Discussion in 'Wii - Hacking' started by stan423321, May 26, 2015.

  1. stan423321
    OP

    stan423321 Member

    Newcomer
    17
    11
    Oct 12, 2013
    Poland
    Concept.

    According to Wiibrew, if AHBPROT thingy is turned off, it is possible to patch executing IOS in real time, this suggests whatever protection IOS usually has against PPC code is off. In theory, it should be then possible to replace it using PPC code with a cIOS without actually requesting regular IOS to load it, then perhaps launch that.

    Side notes.

    While overwriting IOS with cIOS doesn't sound too hard, it would probably help to first make Starlet execute something else entirely.

    AHBPROT would probably go on again so a poorly written game trying to overwrite IOS by itself wouldn't do that. We reserve that right to ourselves.

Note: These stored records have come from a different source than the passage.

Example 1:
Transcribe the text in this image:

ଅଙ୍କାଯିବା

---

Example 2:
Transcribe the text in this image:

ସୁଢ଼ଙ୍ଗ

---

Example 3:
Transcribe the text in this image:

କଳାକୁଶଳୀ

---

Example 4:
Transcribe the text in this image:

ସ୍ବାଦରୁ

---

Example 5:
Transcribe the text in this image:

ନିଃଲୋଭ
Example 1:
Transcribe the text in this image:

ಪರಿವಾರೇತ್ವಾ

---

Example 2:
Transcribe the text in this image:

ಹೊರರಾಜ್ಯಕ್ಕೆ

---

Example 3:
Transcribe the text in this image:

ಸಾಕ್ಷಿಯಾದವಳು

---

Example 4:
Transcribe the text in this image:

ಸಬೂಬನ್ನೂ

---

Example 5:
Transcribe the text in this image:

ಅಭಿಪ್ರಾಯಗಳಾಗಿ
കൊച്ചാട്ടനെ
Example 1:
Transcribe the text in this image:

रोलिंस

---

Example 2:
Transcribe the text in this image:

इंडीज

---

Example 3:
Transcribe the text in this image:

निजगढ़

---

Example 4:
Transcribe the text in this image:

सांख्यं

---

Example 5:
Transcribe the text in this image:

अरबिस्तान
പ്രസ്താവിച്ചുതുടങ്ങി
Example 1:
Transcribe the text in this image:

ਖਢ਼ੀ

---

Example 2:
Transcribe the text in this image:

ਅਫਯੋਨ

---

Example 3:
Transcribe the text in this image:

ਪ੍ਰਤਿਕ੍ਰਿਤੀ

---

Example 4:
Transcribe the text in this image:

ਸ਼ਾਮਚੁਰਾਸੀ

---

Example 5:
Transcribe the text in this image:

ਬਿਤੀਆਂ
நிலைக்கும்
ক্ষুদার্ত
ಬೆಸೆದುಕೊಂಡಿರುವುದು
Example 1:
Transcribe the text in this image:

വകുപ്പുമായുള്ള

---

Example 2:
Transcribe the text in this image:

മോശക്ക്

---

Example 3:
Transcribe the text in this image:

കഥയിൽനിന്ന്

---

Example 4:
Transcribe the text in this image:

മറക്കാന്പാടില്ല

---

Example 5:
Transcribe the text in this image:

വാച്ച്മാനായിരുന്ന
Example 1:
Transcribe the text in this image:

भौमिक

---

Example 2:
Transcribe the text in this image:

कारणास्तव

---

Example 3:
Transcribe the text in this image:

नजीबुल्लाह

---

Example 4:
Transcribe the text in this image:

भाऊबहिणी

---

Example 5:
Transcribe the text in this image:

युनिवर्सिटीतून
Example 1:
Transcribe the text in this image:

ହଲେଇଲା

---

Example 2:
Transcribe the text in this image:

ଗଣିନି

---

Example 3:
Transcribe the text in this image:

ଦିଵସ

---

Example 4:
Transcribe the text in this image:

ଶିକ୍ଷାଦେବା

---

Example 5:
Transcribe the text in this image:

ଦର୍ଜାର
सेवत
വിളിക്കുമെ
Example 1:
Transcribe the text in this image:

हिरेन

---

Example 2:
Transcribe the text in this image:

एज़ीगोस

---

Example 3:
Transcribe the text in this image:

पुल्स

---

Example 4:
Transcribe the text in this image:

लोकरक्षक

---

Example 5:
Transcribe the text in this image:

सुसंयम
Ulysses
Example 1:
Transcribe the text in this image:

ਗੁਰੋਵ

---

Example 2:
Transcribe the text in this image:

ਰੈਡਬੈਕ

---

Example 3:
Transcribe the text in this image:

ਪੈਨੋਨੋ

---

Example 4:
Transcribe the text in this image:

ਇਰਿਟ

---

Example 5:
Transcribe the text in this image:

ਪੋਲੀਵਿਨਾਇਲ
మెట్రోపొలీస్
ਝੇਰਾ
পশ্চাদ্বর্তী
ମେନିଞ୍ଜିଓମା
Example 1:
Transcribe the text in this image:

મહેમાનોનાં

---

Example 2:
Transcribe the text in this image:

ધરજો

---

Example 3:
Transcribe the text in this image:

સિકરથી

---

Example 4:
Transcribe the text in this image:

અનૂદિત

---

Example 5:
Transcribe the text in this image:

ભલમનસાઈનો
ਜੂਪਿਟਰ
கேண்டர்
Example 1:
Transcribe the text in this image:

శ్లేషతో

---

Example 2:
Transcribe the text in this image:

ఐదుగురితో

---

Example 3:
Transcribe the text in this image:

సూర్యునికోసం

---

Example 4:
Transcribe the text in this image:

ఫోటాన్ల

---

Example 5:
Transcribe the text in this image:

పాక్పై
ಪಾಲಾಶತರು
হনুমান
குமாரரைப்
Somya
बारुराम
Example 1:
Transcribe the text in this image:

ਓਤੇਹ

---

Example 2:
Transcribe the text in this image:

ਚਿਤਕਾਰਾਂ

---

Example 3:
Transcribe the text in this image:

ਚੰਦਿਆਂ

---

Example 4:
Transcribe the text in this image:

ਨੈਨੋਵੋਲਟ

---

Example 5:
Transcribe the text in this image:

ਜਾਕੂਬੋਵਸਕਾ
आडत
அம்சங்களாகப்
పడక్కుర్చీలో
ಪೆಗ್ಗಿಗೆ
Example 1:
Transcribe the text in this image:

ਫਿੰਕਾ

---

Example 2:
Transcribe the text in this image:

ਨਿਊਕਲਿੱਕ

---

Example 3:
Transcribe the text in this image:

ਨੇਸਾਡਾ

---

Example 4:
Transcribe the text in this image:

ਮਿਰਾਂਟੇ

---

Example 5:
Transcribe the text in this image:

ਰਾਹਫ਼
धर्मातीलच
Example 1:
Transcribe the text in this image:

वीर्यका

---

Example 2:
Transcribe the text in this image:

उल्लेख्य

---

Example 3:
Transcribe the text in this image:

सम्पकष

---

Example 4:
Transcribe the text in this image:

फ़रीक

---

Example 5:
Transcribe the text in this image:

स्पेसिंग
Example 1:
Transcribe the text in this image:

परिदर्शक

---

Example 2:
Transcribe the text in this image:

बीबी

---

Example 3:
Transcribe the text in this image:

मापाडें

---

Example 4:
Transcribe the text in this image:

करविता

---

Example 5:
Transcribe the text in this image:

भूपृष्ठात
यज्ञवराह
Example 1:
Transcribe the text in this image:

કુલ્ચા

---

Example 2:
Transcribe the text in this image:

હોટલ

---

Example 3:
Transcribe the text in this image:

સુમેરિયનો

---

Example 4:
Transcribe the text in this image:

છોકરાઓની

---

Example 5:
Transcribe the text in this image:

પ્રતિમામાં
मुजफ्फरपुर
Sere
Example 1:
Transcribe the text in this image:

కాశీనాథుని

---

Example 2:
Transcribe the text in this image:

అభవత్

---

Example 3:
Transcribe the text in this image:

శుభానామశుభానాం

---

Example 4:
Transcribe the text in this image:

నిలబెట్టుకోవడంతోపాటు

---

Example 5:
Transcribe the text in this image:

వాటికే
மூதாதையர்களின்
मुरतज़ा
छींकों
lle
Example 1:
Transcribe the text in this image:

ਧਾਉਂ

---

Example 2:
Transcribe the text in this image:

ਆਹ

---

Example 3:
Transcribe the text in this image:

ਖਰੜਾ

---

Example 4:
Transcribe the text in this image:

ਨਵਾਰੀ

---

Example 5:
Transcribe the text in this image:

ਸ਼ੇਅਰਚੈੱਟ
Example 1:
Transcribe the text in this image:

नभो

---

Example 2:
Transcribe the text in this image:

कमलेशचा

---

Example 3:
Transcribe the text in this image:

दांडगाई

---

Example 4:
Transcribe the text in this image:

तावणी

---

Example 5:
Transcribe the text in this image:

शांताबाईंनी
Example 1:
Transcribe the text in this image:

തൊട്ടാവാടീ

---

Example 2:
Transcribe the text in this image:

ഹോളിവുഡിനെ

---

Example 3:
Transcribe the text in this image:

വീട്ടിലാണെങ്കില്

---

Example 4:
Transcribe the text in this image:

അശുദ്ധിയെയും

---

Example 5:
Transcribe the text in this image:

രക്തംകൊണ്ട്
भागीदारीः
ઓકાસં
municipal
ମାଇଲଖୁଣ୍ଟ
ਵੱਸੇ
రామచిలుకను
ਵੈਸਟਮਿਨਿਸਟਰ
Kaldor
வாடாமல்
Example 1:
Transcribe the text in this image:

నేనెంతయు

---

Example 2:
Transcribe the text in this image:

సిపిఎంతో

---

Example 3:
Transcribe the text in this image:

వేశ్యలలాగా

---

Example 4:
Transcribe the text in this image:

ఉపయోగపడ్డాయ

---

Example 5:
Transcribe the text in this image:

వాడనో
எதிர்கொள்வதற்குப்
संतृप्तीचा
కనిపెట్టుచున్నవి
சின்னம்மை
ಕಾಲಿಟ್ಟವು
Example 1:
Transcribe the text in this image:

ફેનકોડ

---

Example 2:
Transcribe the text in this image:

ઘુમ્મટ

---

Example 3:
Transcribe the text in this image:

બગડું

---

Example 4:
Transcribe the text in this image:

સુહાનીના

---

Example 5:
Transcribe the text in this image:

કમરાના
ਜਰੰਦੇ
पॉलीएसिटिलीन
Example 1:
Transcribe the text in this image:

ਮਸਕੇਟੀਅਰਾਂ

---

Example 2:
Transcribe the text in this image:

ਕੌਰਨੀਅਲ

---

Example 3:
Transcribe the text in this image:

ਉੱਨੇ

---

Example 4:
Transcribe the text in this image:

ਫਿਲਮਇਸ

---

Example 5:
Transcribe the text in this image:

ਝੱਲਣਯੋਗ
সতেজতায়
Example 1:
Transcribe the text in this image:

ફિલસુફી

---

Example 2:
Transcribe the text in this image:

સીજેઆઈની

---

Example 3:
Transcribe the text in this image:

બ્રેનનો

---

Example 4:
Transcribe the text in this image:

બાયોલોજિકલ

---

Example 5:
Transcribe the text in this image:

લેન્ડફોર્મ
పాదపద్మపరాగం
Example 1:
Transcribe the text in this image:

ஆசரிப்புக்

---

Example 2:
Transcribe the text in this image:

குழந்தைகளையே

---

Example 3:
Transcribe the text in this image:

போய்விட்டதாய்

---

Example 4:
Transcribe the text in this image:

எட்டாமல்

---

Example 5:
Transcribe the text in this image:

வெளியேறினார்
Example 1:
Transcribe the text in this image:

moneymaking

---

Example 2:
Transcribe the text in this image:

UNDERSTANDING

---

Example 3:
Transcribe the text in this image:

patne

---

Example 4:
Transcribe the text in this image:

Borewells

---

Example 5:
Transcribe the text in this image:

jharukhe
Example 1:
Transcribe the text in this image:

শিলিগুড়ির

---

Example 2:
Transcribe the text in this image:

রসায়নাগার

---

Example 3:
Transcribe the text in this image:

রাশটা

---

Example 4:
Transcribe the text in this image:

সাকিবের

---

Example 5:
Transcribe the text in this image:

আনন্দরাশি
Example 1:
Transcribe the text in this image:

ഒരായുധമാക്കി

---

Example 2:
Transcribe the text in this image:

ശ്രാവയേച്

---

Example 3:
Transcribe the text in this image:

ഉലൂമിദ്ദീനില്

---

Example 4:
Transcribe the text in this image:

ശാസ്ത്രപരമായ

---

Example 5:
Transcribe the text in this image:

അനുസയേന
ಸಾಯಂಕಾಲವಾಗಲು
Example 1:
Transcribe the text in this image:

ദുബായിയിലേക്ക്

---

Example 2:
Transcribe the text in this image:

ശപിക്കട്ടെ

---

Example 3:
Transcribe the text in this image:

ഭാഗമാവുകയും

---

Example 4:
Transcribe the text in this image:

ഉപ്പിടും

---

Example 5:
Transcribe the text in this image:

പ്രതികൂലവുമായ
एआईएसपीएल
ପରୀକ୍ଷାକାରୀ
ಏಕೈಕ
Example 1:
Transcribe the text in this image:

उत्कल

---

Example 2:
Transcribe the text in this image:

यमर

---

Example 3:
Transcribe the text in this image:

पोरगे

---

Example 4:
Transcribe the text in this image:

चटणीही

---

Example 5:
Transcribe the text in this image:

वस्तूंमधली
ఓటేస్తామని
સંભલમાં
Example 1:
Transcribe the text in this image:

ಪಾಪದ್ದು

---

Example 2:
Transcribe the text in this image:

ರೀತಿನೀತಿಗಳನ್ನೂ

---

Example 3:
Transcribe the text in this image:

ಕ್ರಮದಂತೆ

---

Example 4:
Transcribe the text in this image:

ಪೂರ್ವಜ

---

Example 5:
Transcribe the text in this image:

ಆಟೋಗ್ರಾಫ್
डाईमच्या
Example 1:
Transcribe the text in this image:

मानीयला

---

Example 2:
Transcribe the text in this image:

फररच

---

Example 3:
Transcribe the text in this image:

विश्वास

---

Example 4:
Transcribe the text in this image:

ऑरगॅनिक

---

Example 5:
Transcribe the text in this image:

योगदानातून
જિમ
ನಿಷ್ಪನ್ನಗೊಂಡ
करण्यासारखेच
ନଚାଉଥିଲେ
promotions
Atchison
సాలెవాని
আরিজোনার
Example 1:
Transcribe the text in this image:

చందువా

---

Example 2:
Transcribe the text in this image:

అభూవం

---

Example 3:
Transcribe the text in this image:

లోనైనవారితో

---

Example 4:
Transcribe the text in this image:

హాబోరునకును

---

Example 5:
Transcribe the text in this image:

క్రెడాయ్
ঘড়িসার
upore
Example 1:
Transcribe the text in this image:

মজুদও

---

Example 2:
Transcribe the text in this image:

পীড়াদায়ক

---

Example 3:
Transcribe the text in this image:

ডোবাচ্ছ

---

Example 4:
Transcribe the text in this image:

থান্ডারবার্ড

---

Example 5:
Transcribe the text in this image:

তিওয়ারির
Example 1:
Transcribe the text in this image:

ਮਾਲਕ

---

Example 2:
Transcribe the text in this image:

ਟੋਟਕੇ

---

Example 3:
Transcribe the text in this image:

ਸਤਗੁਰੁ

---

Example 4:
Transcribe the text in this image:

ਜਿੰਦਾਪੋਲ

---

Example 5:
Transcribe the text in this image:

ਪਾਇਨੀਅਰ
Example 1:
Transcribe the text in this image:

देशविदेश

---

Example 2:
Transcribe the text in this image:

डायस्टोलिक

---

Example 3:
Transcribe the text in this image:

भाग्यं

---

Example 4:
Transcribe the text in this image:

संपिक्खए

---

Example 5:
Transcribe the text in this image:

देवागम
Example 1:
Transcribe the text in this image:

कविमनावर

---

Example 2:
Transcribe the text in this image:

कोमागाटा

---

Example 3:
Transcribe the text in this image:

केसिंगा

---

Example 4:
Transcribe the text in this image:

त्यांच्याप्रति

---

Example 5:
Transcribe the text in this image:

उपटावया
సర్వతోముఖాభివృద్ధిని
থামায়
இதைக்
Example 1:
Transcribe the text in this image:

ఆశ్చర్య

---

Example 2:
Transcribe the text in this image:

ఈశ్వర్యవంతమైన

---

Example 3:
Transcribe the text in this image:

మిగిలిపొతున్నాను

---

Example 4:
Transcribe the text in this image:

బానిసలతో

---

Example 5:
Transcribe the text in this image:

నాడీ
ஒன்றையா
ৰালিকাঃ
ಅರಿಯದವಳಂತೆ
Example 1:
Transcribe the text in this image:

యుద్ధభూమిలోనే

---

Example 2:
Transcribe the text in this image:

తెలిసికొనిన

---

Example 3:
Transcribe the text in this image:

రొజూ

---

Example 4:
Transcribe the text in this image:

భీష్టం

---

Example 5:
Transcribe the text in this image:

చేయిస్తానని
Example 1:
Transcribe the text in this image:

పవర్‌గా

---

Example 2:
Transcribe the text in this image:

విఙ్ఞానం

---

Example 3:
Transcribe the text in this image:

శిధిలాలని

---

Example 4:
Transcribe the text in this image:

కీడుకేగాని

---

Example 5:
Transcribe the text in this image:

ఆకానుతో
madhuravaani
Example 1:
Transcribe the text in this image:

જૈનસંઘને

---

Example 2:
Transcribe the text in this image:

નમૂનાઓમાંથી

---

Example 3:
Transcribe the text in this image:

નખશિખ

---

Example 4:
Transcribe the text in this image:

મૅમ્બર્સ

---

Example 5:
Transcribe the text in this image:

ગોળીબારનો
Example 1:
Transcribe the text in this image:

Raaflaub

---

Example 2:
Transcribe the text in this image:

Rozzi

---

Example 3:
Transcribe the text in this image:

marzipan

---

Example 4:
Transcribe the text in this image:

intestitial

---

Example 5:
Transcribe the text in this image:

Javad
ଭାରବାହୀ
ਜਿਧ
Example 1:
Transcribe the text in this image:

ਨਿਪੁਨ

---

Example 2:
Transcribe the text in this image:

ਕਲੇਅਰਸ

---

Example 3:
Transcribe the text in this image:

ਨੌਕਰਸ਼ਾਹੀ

    Patching IOS in real time sounds really cool. That said, perhaps it would be easier to create cIOS the way it's done today, just without installing, and preload it (using IOS we're about to overwrite) from SD/USB to regular PPC RAM. Or maybe not? I don't know, I'm a noob.

    Why?

    Sounds relatively safer to use, especially on vWii which is not "dead" so to say. A regular Homebrew Channel would be the only thing needed on NAND to launch backups. You could imagine an even less invasive setup, but it would require finding an IOS exploit, and HBC is considered ultra-safe.

    Also saves space on NAND. Also generally cooler.

    Why not?
    • Well for starters somebody would have to code that, but let's forget this problem for a moment.
    • Further associates HBC with piracy against wishes of creators. Since Nintendo likes to erase it anyway, and Wii is pretty much dead at the moment, that does not sound too serious.
    • Depending on the current loader implementations may be slightly slower to load.
    • ???
    The question is, are there some obvious technical problems I missed? Can't thing of anything right now, which is probably how I convinced myself it would be such a good idea in the first place.
     
  2. Cyan

    Cyan GBATemp's lurking knight

    Global Moderator
    18,739
    9,028
    Oct 27, 2002
    France
    Engine room, learning
    yes it's possible, and already exists.

    - A lot of homebrew are patching IOS on vWii to re-enable system file installation, isfs access, es access, etc.
    there's a homebrew library to patch IOS58 (libruntimeIOSpatch)

    - riivolution is patching IOS on the fly too, it's used to redirect disc access to SD card to replace files in the game in real time.
    loading patches and mods of games without installing cIOSes.